▸ **Çözülecek Sorular**
(1) Spiritüellik yazısında “Yaşanan medyatik olaylardan” ile başlayıp “yaşıyorsunuz gibime geliyor.” ile biten bölümün tamamını, tek harfini bile değiştirmeden yazın.
(2) Spiritüellik yazısında yazar, spiritüelliği kendisi için nasıl tanımlıyor?

▸ **Sayfa Alıntısı**
--- --- ---

Yaşanan medyatik olaylardan sonra bazı yazılarda “Spiritüellik bu durumdan zarar gördü. İşimiz zorlaştı” manalarında yorumlar okuyorum. Bunu yazan veya böyle düşünen sevgili arkadaşlara spiritüellikten ne anlandıklarını sormak istiyorum…
Benim için spiritüellik, bir kendimi tanıma yolculuğu ve ben kendimi keşfettikçe, keşfettiğim benliğimi paylaşıyorum duymak isteyenlerle… Arzu eden alır benim deneyimimi, hayatına katar veya derki adam sen de…
İnsanlığın ilk var olduğundan beri kendini tanıma çabasıdır spiritüellik. Bizden önce de hep vardı, bizden sonra da hep olacak. İnsanın kendi içsel yolculuğudur bu. Ama spiritüelliği bir “marka”, bir “ürün” olarak düşünüyorsanız ve medyadaki haberlerin bu sürece zarar verdiğini düşünüyorsanız, bu konunun ruhunu anlamakla ilgili biraz sıkıntı yaşıyorsunuz gibime geliyor.

--- --- ---

▸ **Verilen Veriler**
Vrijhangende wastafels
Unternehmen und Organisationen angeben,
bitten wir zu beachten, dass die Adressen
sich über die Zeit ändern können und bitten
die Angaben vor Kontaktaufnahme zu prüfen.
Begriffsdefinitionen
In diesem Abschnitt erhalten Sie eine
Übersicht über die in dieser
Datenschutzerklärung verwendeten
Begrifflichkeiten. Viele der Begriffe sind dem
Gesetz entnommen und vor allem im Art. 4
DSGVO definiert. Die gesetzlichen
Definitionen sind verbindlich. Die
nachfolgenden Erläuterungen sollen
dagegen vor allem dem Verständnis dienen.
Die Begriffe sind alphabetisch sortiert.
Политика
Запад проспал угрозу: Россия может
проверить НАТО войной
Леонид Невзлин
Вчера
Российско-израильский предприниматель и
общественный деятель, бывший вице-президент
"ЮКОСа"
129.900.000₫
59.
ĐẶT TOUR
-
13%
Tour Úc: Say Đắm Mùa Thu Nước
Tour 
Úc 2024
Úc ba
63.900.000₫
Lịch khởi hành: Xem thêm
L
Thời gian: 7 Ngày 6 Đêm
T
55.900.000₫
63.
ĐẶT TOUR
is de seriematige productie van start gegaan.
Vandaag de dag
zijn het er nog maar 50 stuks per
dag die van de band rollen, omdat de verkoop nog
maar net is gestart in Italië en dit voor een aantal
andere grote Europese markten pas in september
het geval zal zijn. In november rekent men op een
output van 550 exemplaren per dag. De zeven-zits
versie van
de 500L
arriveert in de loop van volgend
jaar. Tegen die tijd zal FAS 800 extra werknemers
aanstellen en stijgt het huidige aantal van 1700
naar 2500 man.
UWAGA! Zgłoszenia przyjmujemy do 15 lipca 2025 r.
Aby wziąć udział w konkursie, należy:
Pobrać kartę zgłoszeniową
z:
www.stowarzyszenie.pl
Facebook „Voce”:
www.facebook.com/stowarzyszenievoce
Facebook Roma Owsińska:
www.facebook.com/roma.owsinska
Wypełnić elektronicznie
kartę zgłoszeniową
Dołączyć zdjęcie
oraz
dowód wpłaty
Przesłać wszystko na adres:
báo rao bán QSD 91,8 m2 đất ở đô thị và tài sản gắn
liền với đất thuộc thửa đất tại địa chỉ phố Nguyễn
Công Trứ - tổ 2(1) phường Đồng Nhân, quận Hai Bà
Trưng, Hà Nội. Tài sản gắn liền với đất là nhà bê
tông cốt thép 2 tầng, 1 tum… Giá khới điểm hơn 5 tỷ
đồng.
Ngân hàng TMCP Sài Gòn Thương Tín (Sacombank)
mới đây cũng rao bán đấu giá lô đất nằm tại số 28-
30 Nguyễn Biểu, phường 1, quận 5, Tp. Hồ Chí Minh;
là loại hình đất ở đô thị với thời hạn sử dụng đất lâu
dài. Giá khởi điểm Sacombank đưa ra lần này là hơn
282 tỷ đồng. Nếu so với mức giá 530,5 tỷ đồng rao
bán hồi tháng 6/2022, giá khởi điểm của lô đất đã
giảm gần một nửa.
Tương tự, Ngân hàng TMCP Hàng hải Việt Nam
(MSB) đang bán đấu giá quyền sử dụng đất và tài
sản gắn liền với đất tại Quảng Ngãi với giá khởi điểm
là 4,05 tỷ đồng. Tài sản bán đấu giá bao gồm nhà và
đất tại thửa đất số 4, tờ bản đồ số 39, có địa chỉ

--- --- ---

▸ **Beklenen Sonuçlar**
(1)
Yaşanan medyatik olaylardan sonra bazı yazılarda “Spiritüellik bu durumdan zarar gördü. İşimiz zorlaştı” manalarında yorumlar okuyorum. Bunu yazan veya böyle düşünen sevgili arkadaşlara spiritüellikten ne anlandıklarını sormak istiyorum…
Benim için spiritüellik, bir kendimi tanıma yolculuğu ve ben kendimi keşfettikçe, keşfettiğim benliğimi paylaşıyorum duymak isteyenlerle… Arzu eden alır benim deneyimimi, hayatına katar veya derki adam sen de…
İnsanlığın ilk var olduğundan beri kendini tanıma çabasıdır spiritüellik. Bizden önce de hep vardı, bizden sonra da hep olacak. İnsanın kendi içsel yolculuğudur bu. Ama spiritüelliği bir “marka”, bir “ürün” olarak düşünüyorsanız ve medyadaki haberlerin bu sürece zarar verdiğini düşünüyorsanız, bu konunun ruhunu anlamakla ilgili biraz sıkıntı yaşıyorsunuz gibime geliyor.

(2) Bir kendini tanıma yolculuğu olarak.